In Guildford the Flames re-signed Milos Melicherik for what will be his tenth season with the club. The Slovakian forward first arrived in Guildford in 2003 from playing on the Continent and has clocked up some respectable figures ever since at a fairly consistent fraction under two points per game on average.
Meanwhile, 20-year-old D-man Ross Green re-signed for the Lightning for what will be a seventh season in Milton Keynes. Green kicked off his career with the Storm as a GB Under-19 player in 2006 graduating to the senior side the following season. Since then the Lightning, Storm and Thunder have all had their share of him, which sounds like quite a tempestuous career, and so too has the GBU-20 side.
The Tigers added 22-year-old D-man Jaroslav Kruzik from playing most recently in Slovakia with HK Nitra. This is the first time the Czech has played in Britain but he showed a lot of promise in the Ontario Hockey League a couple of seasons back.

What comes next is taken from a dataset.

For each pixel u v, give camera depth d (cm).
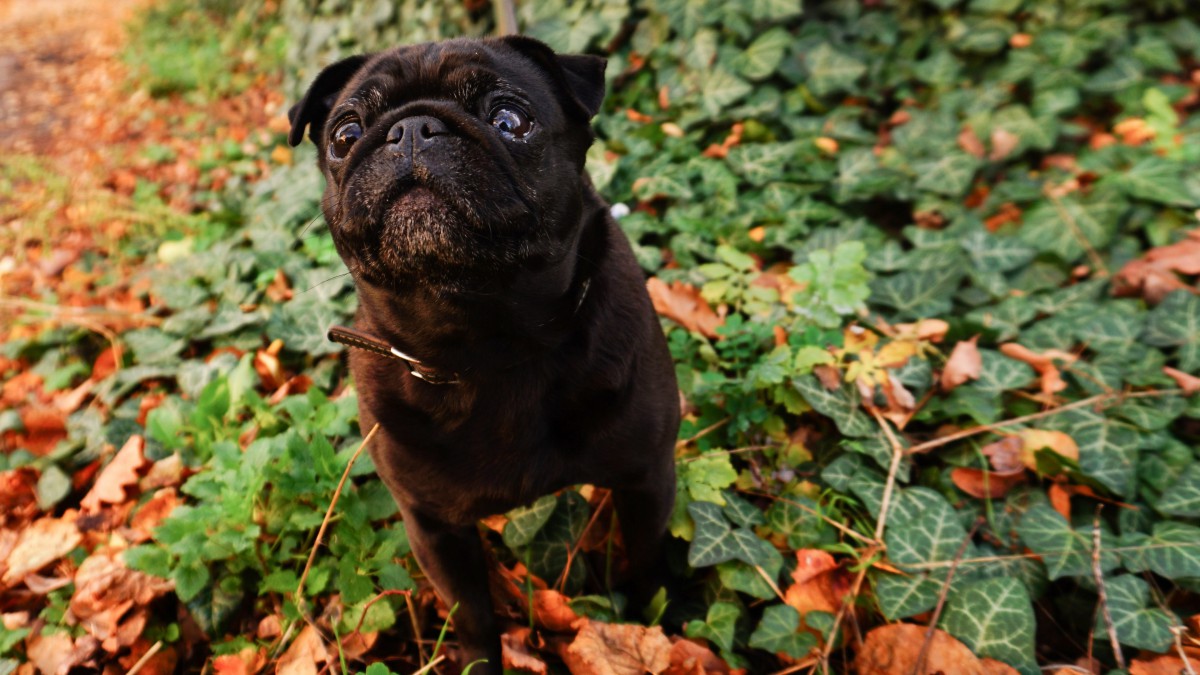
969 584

The show-stealers this week, however, were the Steeldogs with three names added to their squad. D-man Lewis Bell returned for a third time, and while not exactly born and bred in Sheffield has certainly spent enough years there with the Scorpions, Spartans, Steelhawks and Scimitars to know his way around without a guide dog.
Forward Craig Elliott, who joined the Steeldogs in 2010 after several years in the ENL in Hull but then lost part of last season through injury, also returned.
Then, well, cover me in sugar and call me a doughnut, but like last week, another ‘mystery’ solved as the long awaited Derek Campbell, who left the Elite League’s Hull Stingrays a couple of weeks ago, finally appeared in the Sheffield arrivals lounge.
Campbell, who first played in British hockey back in 2006 with the Phoenix when they were in the Elite League, has had what you might call an intriguing career since having amassed in those seven years an impressive 1,408 penalty minutes or 4.34 per game on average. In the ten years prior to that in North America he accrued an average of 2.37 minutes per game. In other words, something changed quite radically on his coming to play in Britain with a jump of around double the penalties. Now whether that is a difference in how the rules are enforced here, which on the face of it doesn’t sound likely because his peak was actually last season which suggests either he hasn’t adapted to any difference for whatever reason, or, alternatively, he is a more physical player, is anyone’s guess.
Either way, with 264 penalty minutes last time out he makes even his new boss Andre Payette, who led the EPL last season with 216 penalty minutes, look like a choir boy. Well, maybe not quite a choir boy. Did I really say that? Anyway, with almost 500 points between them that is almost as much as the Tigers or Phoenix or Phantoms total team tally for penalty minutes, and if you add Steeldogs’ other top ten penalty-taker Pavel Gomeniuk, then it surpasses those totals by a mile.
Now while it would be wrong to pre-judge it will be fascinating to compare Campbell under Payette with Andrew Sharp at the Flames last season who was subdued by his standards under the reign of Paul Dixon. Payette, of course, has a different philosophy and with the Steeldogs ruling the penalty chart last season, cast the runes and they fall in a pattern which suggests more of the same – big time!
But I don’t need a bag of magic stones to tell me that was all the news for the week, so it is time to go back to see if the vicar has come out of hiding yet.